Prevent Visitors from Voting again

Question

Orginal Question

I want to implement a voting system on my page that is open to visitors and users i.e. non-authenticated users can vote.

Is there a rails/rack (or other) solution to identify visitors for this purpose?

Summary/Result:

If you want to implement a system where a visitor can take a certain action only once, i.e. a voting system. You have to divide your visitors into two groups:

Visitors that don't want to/don't have the tools to trick voting

Visitors that don't manipulate the result can be tracked using techniques such as: evercookie, Webbrowser Fingerprinting (panopticklick) and IP-Blocking.

Gems:

JS:

https://github.com/carlo/jquery-browser-fingerprint

Paid-Services:

http://threatmetrix.com

Visitors that want and can trick voting

Visitors that want to manipulate the result will and can do this. Here's a example. You can set the barrier high for those visitors, but its usually easier for them to bypass those than for you to implement them. The reasons for this are perfectly outlined by the answers to this question.

curiousguy · Accepted Answer

Client software identification

Web browser fingerprinting

panopticklick only identify browser configuration, not human beings. Just using a different browser (IE/FF/Opera/Chrome) on the same computer, using the same browser on a different user account on the same computer (different set of installed plug-ins, so different browser fingerprint) or using a different computer will "fool" panopticklick.

This is not a weakness of panopticklick, as panopticklick does not try to identify human beings, only Web browsers.

"Private browsing mode" should make the browser fingerprint less unique.

Cookies

evercookie, just like any sort of cookie, is specific to a user account (or a computer) : just using a different account or a different computer would give you a different identity. (Different users cannot access each other cookies because of file permissions.)

"Private browsing mode", if implemented properly, will clear all cookies, including "super cookies".

IP address

Changing IP address

Some subscribers have :

a fixed IP address;
an IP address which changes rarely;
an IP address which changes if they unplug their modem for hour, days, or weeks;
an IP address which changes almost every time they reboot their modem;
an IP address which changes every 24 h, even if they do not want that (as the IP address change will break TCP connexions).

This is not made-up.

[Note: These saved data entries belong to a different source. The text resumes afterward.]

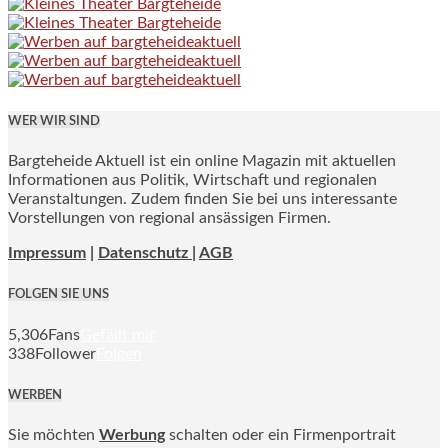
WER WIR SIND
Bargteheide Aktuell ist ein online Magazin mit aktuellen
Informationen aus Politik, Wirtschaft und regionalen
Veranstaltungen. Zudem finden Sie bei uns interessante
Vorstellungen von regional ansässigen Firmen.
Impressum
|
Datenschutz |
AGB
FOLGEN SIE UNS
5,306
Fans
Gefällt mir
338
Follower
Folgen
WERBEN
Sie möchten
Werbung
schalten oder ein Firmenportrait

I know ISP with all these different IP allocation policies. I have no statistics about the number of users in these different categories, however.

Some ISP will make you pay just to have a fixed IP address. So I believe a changing IP address is pretty much the norm in practice for most Internet users.

Proxies

Using an anonymous proxy (including Tor) will give a different IP address, just as a VPN.

But all the proxy users (or all users of a Tor exit node) will probably have the same IP address.

Shared IP address

In almost all cases, family members will share an IP address.

Most small/medium businesses have only one outside address. This has been a problem in practice with per-IP anti-spam limit for webmails.

Almost all mobile IP users share the same IP address with a few or a lot of other users. This has been a problem in practice with per-IP anti-DOS limit! The server administrator had to list outgoing IP addresses and white-list them! Whenever the mobile ISP uses a new outgoing IP address, its clients are blocked again until the server administrator adds the new IP address.

You probably do not want to play this "game".